I noticed that docker images may be large because of keeping pip cache in /root/.cache/pip
. I know I can remove this directory after all my dependencies are installed in my docker image. What I'm not sure is how this relates to docker's BuildKit which allows quicker installation by using cache. Are these two somehow related? So if I'd like to benefit from BuildKit is it safe to remove /root/.cache/pip
? My question is motivated by heavy python dependencies like torch and nvidia which may occupy few GB. Removing pip cache may decrease the size of the image by 2-3 GB.

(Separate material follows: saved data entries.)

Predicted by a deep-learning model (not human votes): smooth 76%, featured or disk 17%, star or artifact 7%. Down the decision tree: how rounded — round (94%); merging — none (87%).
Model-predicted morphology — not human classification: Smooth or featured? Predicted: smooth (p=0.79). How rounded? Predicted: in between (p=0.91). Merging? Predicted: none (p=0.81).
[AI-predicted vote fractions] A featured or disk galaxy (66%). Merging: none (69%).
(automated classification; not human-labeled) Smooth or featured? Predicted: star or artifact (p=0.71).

The better solution here is to not cache the packages in the first place (you're not going to need them anyway; the image build process won't benefit from them unless you're doing something terrible).

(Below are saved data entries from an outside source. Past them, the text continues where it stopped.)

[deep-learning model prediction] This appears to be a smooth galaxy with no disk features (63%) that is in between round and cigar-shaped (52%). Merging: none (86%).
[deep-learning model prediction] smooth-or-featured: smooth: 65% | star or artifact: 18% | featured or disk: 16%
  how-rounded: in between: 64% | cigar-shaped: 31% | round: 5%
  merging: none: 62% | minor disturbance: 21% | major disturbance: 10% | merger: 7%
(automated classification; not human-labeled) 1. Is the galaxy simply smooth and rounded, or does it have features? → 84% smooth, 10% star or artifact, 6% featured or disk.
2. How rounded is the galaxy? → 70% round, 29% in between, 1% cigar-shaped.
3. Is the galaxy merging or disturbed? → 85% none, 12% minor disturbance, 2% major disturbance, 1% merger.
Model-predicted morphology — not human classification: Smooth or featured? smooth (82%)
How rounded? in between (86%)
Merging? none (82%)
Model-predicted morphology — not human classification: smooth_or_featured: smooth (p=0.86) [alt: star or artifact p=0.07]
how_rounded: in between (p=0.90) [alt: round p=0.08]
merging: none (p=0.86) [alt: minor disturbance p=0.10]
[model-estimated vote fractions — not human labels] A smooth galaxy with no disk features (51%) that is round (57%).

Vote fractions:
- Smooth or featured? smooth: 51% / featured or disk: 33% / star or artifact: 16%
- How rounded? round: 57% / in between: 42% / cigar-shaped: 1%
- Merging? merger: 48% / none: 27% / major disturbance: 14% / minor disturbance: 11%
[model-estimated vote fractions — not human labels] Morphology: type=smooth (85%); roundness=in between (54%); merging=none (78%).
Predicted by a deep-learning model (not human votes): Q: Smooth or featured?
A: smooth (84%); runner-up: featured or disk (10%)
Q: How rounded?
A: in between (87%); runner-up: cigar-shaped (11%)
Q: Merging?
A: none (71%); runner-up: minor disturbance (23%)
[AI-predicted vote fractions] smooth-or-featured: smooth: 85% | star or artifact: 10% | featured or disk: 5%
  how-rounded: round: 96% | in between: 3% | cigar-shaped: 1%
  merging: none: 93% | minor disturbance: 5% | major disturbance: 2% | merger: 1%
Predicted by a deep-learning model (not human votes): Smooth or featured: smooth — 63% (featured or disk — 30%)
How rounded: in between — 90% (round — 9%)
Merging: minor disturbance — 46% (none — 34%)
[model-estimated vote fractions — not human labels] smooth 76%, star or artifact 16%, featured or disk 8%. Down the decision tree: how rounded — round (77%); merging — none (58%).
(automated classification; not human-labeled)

The simplest solution is to just pass --no-cache-dir
to your pip
invocations, and it won't cache the packages to disk in the first place. Alternatively, you can drop a pip.conf
containing:
[global]
no-cache-dir = True
to /etc/pip.conf
in the container to disable it globally (without needing to pass the switch each time). Note that if your image ships with a version of pip
prior to 19.0.1 the pip.conf
solution is buggy; if that's the case, you can use --no-cache-dir
command line switch manually to update pip
to a post-19.0.1 version, then modify /etc/pip.conf
to add the extra line if needed.
Bonus: You may want to expand the pip.conf
to:
[install]
compile = no
[global]
no-cache-dir = True
where the compile = no
tells pip
not to compile the Python source files to bytecode on install; the benefit of pre-compiled bytecode is (slightly) faster startup, but by bloating your image, it will take longer to download/run it, so the cost to the Docker layer outweighs any savings for Python launch itself.
Lastly, add:
ENV PYTHONDONTWRITEBYTECODE=1
to your Dockerfile
(can be combined with other ENV
settings to avoid extra layers) near the top of the file. Where the pip.conf
prevents compiling/writing bytecode on install, the environment variable prevents writing them at runtime (which would be a pointless exercise; when the container exits, the bytecode would be lost anyway), and since "runtime" includes runs of pip
itself to install new packages, you want to avoid any of pip
's dependencies being compiled to bytecode in those layers.